# Prairie Women Sewing Circle



## Gretchen Ann (Aug 30, 2010)

This last winter I participated in the 
Prairie Women Sewing Circle Club. We did Journey #3. There were a total of 7 projects, I've completed 3 of them. 

Here they are.

1st is a small flying geese wall hanging that I hand quilted.

2nd is my version of the English paper pieced project. she was machine quilted by Three Sisters Fabric, New Paris, Ind. 

3rd is called the Contrary Wife. I would love to know why it is called that! I hand appliqued the reels. She was also machine quilted by the Three Sisters.
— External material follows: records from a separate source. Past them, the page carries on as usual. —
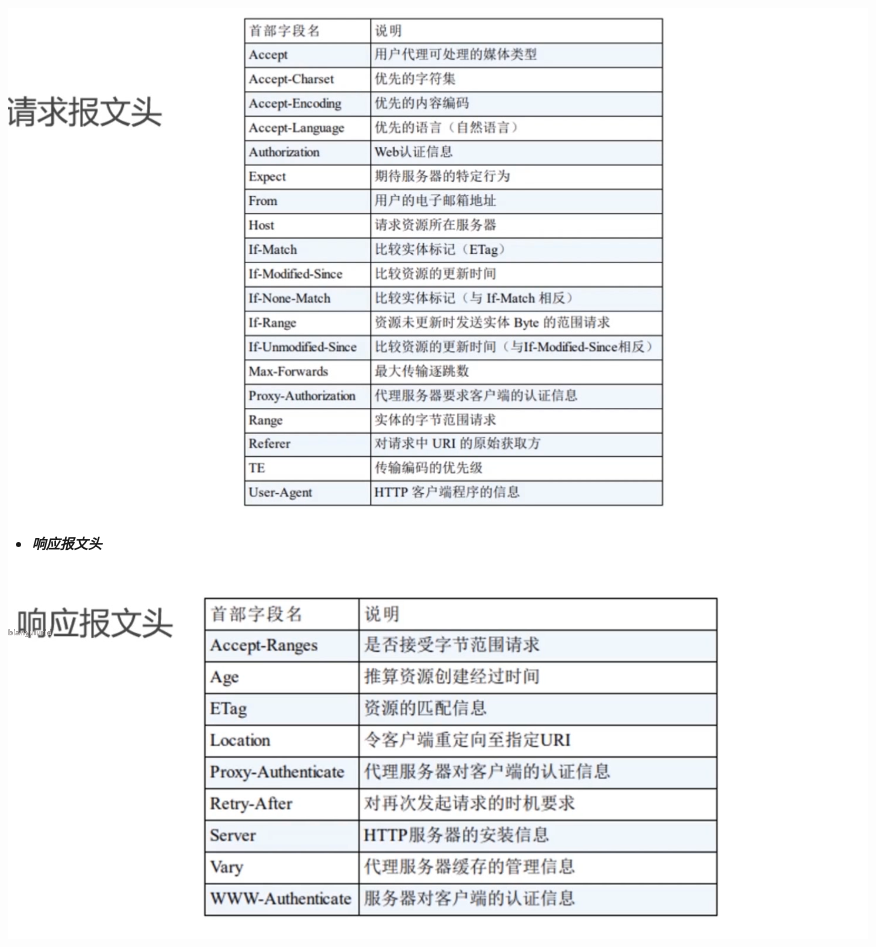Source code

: ![image](../youdaonote-images/7D85A90FAB914638ADE84800496F0F16.png)
- ##### 响应报文头
![image](../youdaonote-images/0146778560AE429BA8A60388E16CE04C.png)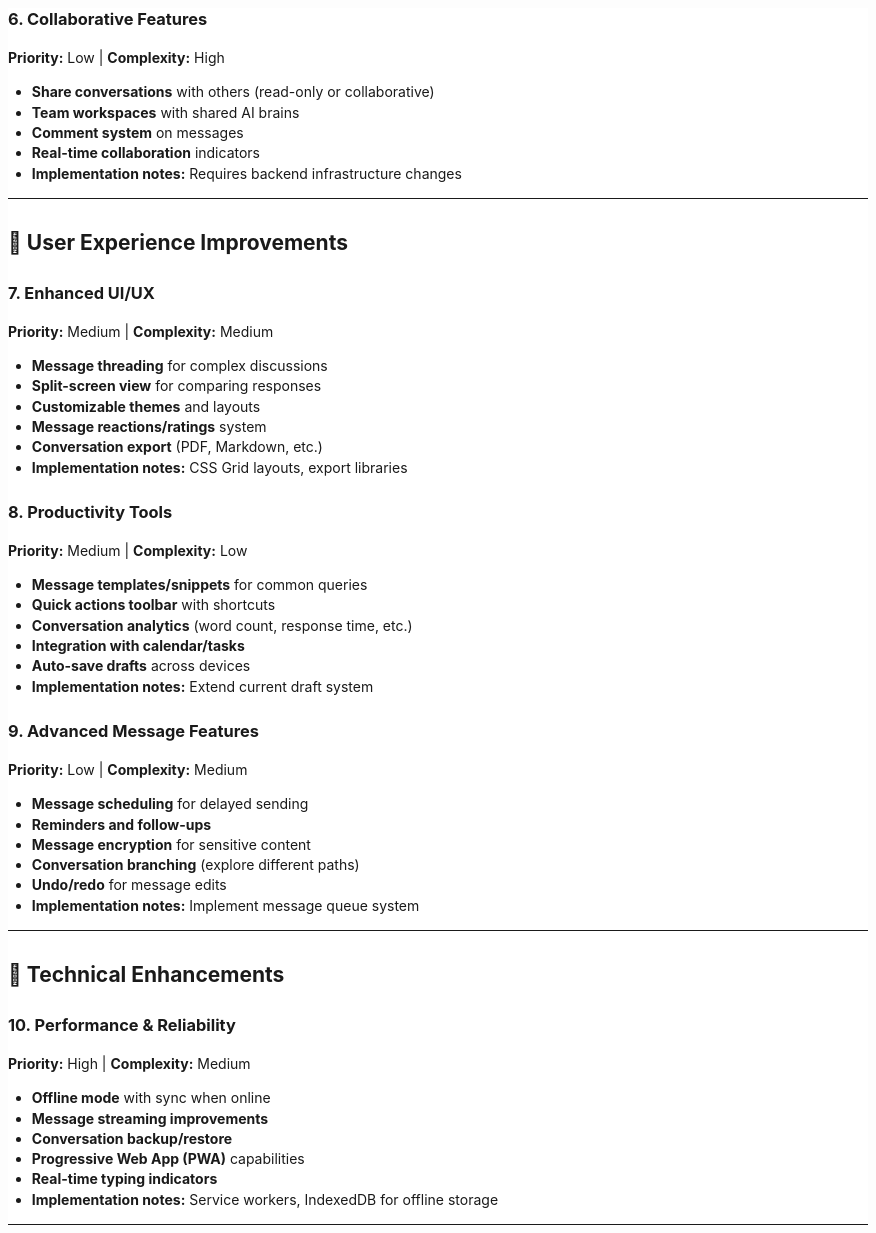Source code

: ### 6. Collaborative Features
**Priority:** Low | **Complexity:** High
- **Share conversations** with others (read-only or collaborative)
- **Team workspaces** with shared AI brains
- **Comment system** on messages
- **Real-time collaboration** indicators
- **Implementation notes:** Requires backend infrastructure changes

---

## 🎨 User Experience Improvements

### 7. Enhanced UI/UX
**Priority:** Medium | **Complexity:** Medium
- **Message threading** for complex discussions
- **Split-screen view** for comparing responses
- **Customizable themes** and layouts
- **Message reactions/ratings** system
- **Conversation export** (PDF, Markdown, etc.)
- **Implementation notes:** CSS Grid layouts, export libraries

### 8. Productivity Tools
**Priority:** Medium | **Complexity:** Low
- **Message templates/snippets** for common queries
- **Quick actions toolbar** with shortcuts
- **Conversation analytics** (word count, response time, etc.)
- **Integration with calendar/tasks**
- **Auto-save drafts** across devices
- **Implementation notes:** Extend current draft system

### 9. Advanced Message Features
**Priority:** Low | **Complexity:** Medium
- **Message scheduling** for delayed sending
- **Reminders and follow-ups**
- **Message encryption** for sensitive content
- **Conversation branching** (explore different paths)
- **Undo/redo** for message edits
- **Implementation notes:** Implement message queue system

---

## 🔧 Technical Enhancements

### 10. Performance & Reliability
**Priority:** High | **Complexity:** Medium
- **Offline mode** with sync when online
- **Message streaming improvements**
- **Conversation backup/restore**
- **Progressive Web App (PWA)** capabilities
- **Real-time typing indicators**
- **Implementation notes:** Service workers, IndexedDB for offline storage

---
Three finishes! :happy: :banana:


----------



## AngieM2 (May 10, 2002)

Those are so gorgeous. You do wonderful work, and so does the person that did the quilting of it.


----------



## FarmChix (Mar 3, 2013)

Great job on the finishes! You should be very pleased with your quilter, as well! :dance:


----------



## Gretchen Ann (Aug 30, 2010)

I love my machine quilters. They are sisters who do machine quilting full time for their occupation. Even if I would buy a quilting machine, I don't think I could match their talent & skills.


----------



## Debbie in Wa (Dec 28, 2007)

Those are beautiful and just getting three done is a big deal. I too love how they did the quilting.


----------